“Here roses load the Christmas air with sweetness, and May ushers in the snow upon the mountains.
When proud-pied April, dress’d in all his trim,
Hath put a spirit of youth in everything.—Sonnet.
“Here April is in the ‘sear and yellow.’
“Yesterday a furnace-blast swooped down upon us from the great deserts to the north, and I feel I shall never be myself while I continue to see my shadow at noonday projected southward. But enough of grumbling for the present.
“Nowhere have I seen such starlight as streams upon the earth from the Milky Way, which belts the whole heavens here with silver. I don’t know why I have never seen the Milky Way so distinct and splendid in the Northern Hemisphere. It is the glory of the South African nights, and I have the pleasure, too, of seeing the entire sweep of the ‘Scorpion’s’ tail, superb scroll of blazing stars. I knew the Southern Cross would be disappointing, and so was not disappointed.
“It gyrates over the Pole in a way to greatly astonish the uninitiated. The other evening, dressing for an evening function, I saw it before my window upright, and on coming home in the small hours, behold it on its head!
“I cannot hope ever to convey to the mind of those who have not experienced Cape Colony the extraordinarily powerful local feeling of these days and nights. Melancholy they are—at least to me—but most, most beautiful and pungently poetical. The aromatic quality of the odours that permeate the air suggests that word. Yet all is too strange to win the heart of a newcomer, however much his eyes and mind may be captivated.
“If an artist wanted to accomplish that apparently impossible feat of painting Fairyland direct from Nature, without one touch supplied out of his own fancy, he would only have to come here. There are effects of light and colour on these landscapes that I never saw elsewhere. The ordinary laws seem set aside. For instance, you expect a palm-tree to tell dark against the sunset. Oh, dear me no, not necessarily here. I saw one a tender green, and the sand about it was in a haze of softest rose-colour, through which shone the vivid orange light of the sunset behind it. Incredible altogether are the colours at sunset, but all so fleeting. And there is no after-glow here as in Egypt and Italy; the instant the glory of the setting sun is gone all is over and all is grey.

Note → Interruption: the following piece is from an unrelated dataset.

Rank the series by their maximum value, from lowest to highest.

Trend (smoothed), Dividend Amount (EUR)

“Even the melancholy-quaint sound of the frogs through the night suggests fairy tales. It is appealing in its own way. I thought the Italian maremma frog noisy, but no one can imagine what an orgy of shrill croaking fills the nights here. They are everywhere, these irrepressibles, though invisible; near your head, far away, under your feet, at your side, in the tree-tops, in the streams, for ever springing their rattles with renewed zest. I shall never hear nocturnal frogs again without being transported to these regions of strange and melancholy nights.

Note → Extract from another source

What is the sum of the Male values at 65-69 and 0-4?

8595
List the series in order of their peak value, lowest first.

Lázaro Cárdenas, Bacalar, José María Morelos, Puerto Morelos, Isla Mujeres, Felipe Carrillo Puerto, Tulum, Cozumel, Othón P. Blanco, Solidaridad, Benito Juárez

“Table Mountain rises square and precipitous above our garden, far above the simmer of the frogs, and looks like an altar in the pure white light that falls upon it from the Milky Way. How still, how holy in its repose of the long ages it looks, and the thought comes to one’s mind, ‘Would that all the evil brought to South Africa by the finding of the gold could be gathered together and burnt on that altar as a peace offering!’